AGRICOLTURA: NUOVE NOMINE A BRUXELLES

E' stata formata la nuova Commissione Agricoltura (COMAGRI) del Parlamento europeo. Tredici gli eurodeputati italiani tra titolari e sostituti, su un totale di 93 membri. Le priorità immediate di lavoro saranno: riforma della PAC, Mercosur e finanziamento al capitolo agricolo del bilancio UE per il periodo 2021-2027.

E’ stata definita la composizione della Commissione Agricoltura (COMAGRI) del nuovo Parlamento europeo.

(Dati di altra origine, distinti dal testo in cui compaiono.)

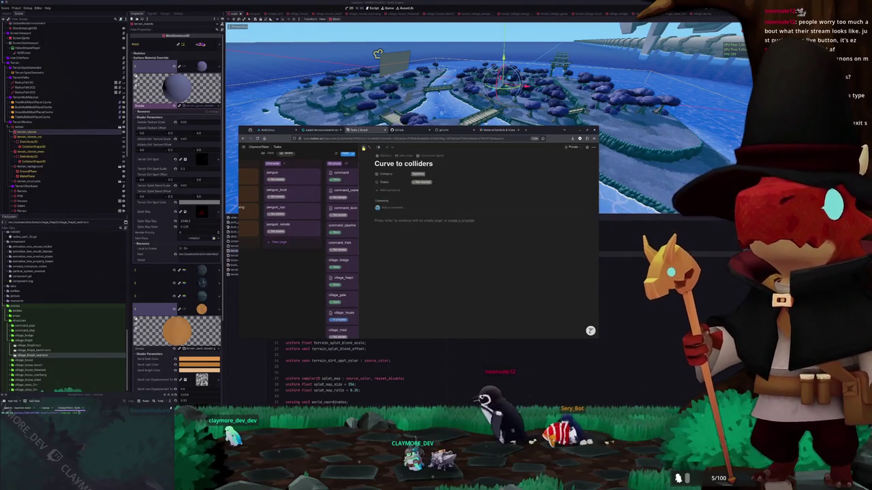
left_click(365, 147)
- Scroll the Tasks board and open the village_stream_monitor task page
scroll(504, 276, "down", 3)
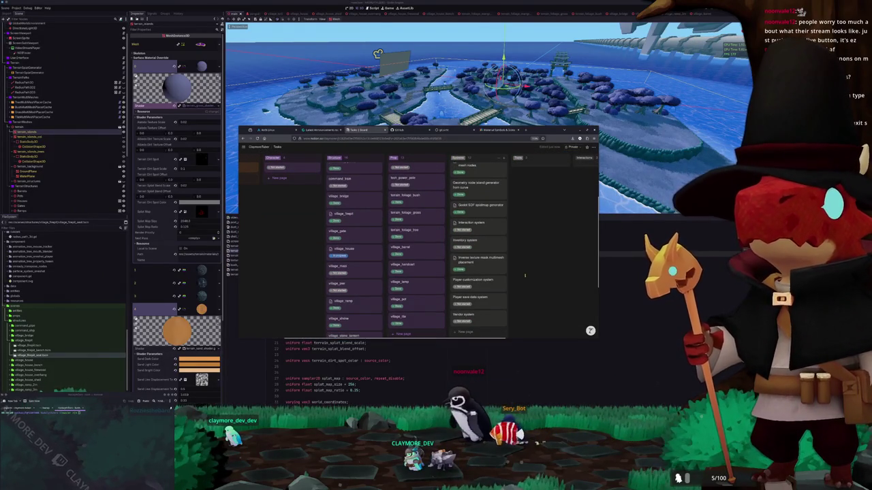
scroll(527, 277, "down", 1)
scroll(324, 305, "down", 2)
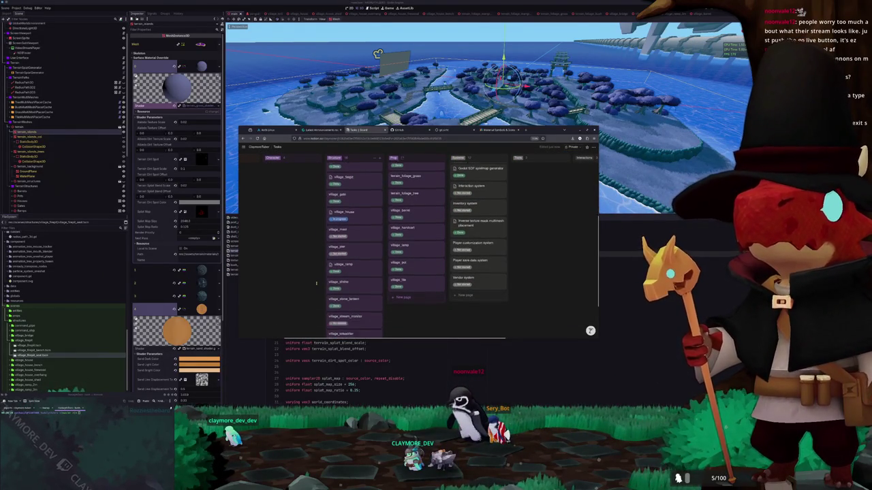
scroll(316, 283, "down", 2)
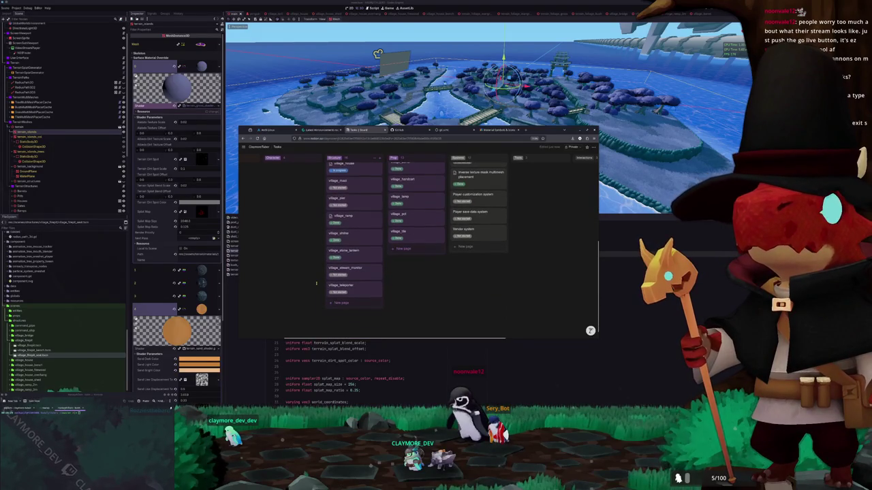
scroll(316, 286, "up", 5)
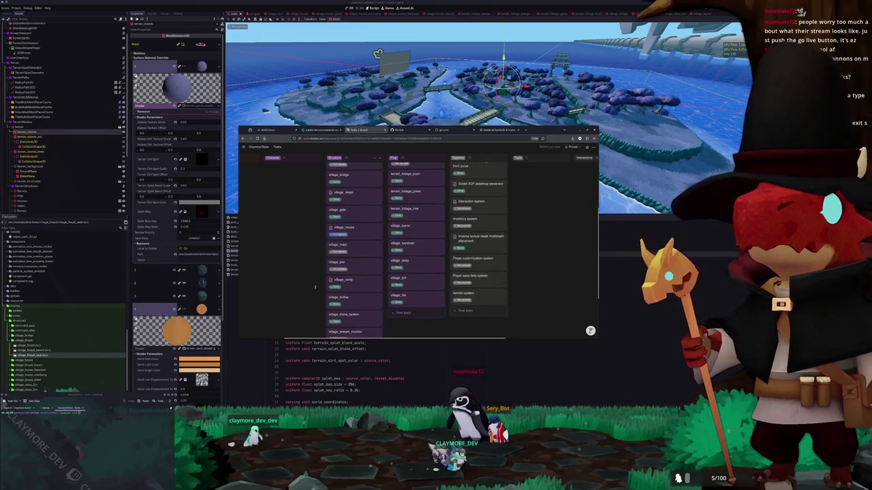
scroll(316, 287, "up", 4)
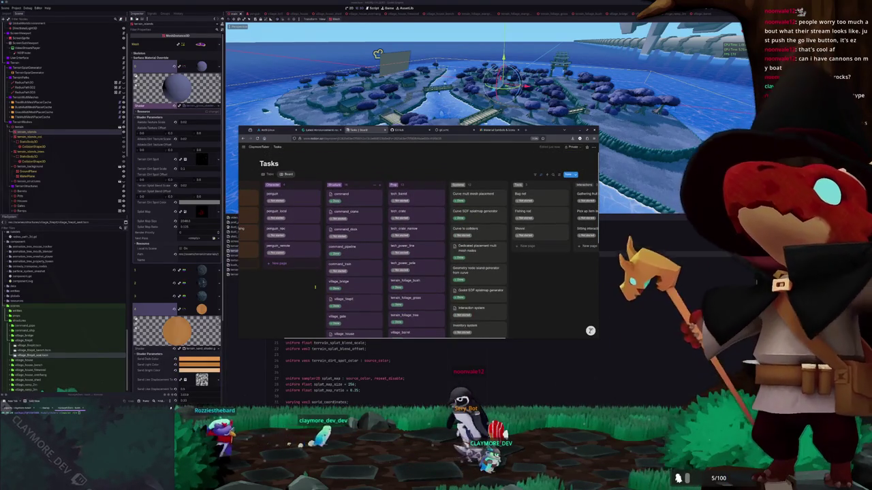
scroll(315, 287, "down", 7)
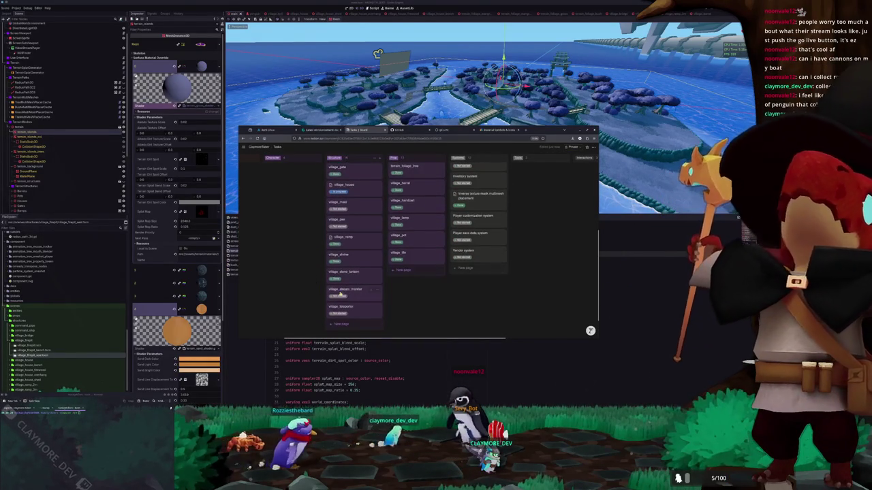
left_click(351, 292)
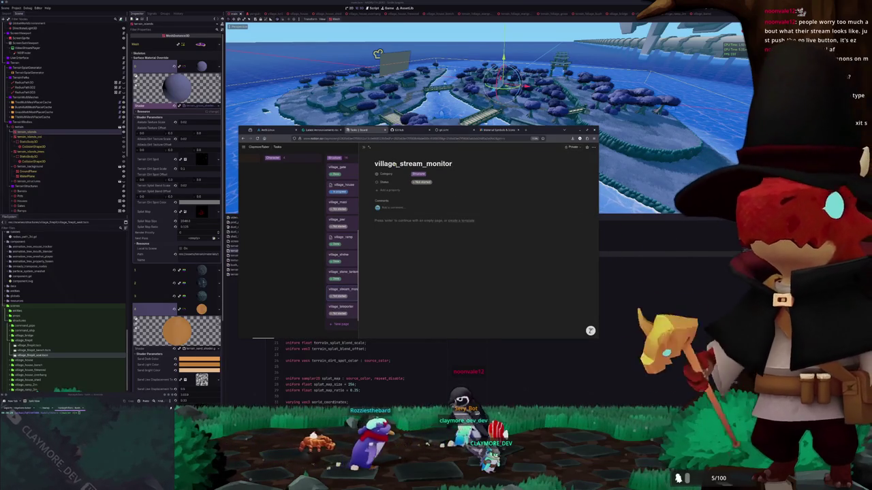
type("tech")
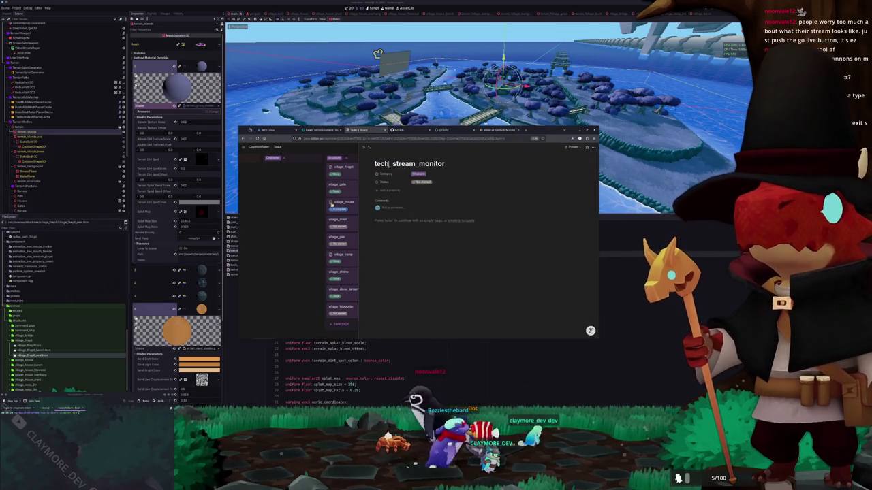
key("Escape")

Presidente è il tedesco Norbert Lins, mentre gli europarlamentari italiani eletti sono: Paolo De Castro (socialisti e democratici), Mara Bizzotto (Identità e democrazia), Angelo Ciocca (Identità e democrazia), Herbert Dorfmann (Gruppo del Partito popolare europeo), Dino Giarrusso (non iscritto, Movimento 5 stelle) e Pina Picierno (socialisti e democratici) quali membri effettivi, mentre Massimo Casanova (Identità e democrazia), Francesca Donato (Identità e democrazia), Giuseppe Ferrandino (Socialisti e democratici), Giuseppe Milazzo (Partito popolare europeo), Nicola Procaccini (Conservatori e riformisti europei), Daniela Rondinelli (non iscritta, Movimento 5 stelle) e Massimiliano Smeriglio (Socialisti e Democratici) quali membri sostituti.

Compito della COMAGRI è quello di sostenere e incentivare lo sviluppo del mercato alimentare inerente all’agricoltura, di portare avanti la lotta al cambiamento climatico attraverso misure attuabili nel settore e sostenere economicamente le aziende agricole.

Per queste ragioni, l’UE investe molto in progetti quali Horizon 2020, un progetto che incentiva la ricerca in vari settori tra cui l’intelligenza artificiale e la robotica applicate all’agricoltura, gli accordi di libero scambio con Paesi extra-comunitari, tra tutti il Mercosur (mercato comune Sud-americano), e attua politiche agricole comuni (PAC) a livello europeo rendendo il mercato agricolo più stabile e controllabile dal punto di vista della produzione e della sicurezza alimentare. Nel 2018 sono stati investiti, per la sola PAC, oltre 58 miliardi di euro.

Norbert Lins, neo presidente della Commissione Agricoltura e sviluppo rurale, ha presentato le priorità di lavoro della COMAGRI.

Innanzitutto la riforma della PAC, per la quale: “Dobbiamo decidere come vogliamo procedere, ovvero se includere il lavoro fatto dalla predente legislatura o se ricominciare da capo”. Il cambio dei membri della COMAGRI comporta infatti la possibilità di mantenere tutte le modifiche proposte (ma non ancora approvate) alla PAC nel periodo precedente oppure rivederle completamente o in parte, facendone slittare però i tempi di attuazione. Lins ha rassicurato che la Commissione “deciderà nella prima settimana di settembre”.

Altra questione bollente, fa sapere Lins, è l’Accordo UE/Mercosur che: “Ha sollevato molte perplessità tra i colleghi della Commissione”. Infatti, nella ultima riunione (luglio 2019), é chiaramente emersa la necessita di avere a disposizione un tempo maggiore per stabilire le prospettive, i vantaggi e gli svantaggi  per gli agricoltori europei”.

Altro punto toccato dal neo Presidente della COMAGRI è il piano di finanziamento europeo 2021-2027 che stabilirà il budget disponibile per le politiche agricole dell’UE. Lins è parso piuttosto tranquillo, considerato che l’agricoltura é “una delle più importanti aree politiche all’interno dell’UE, con il 38% del budget totale”. “Nel futuro – ha concluso Lins – le risorse a disposizione saranno sicuramente minori, ma come capo della Commissione Agricoltura dell’Europarlamento mi impegnerò a mantenere a questi livelli il budget per gli agricoltori europei, per la produzione del cibo, per lo sviluppo rurale e le misure ambientali”.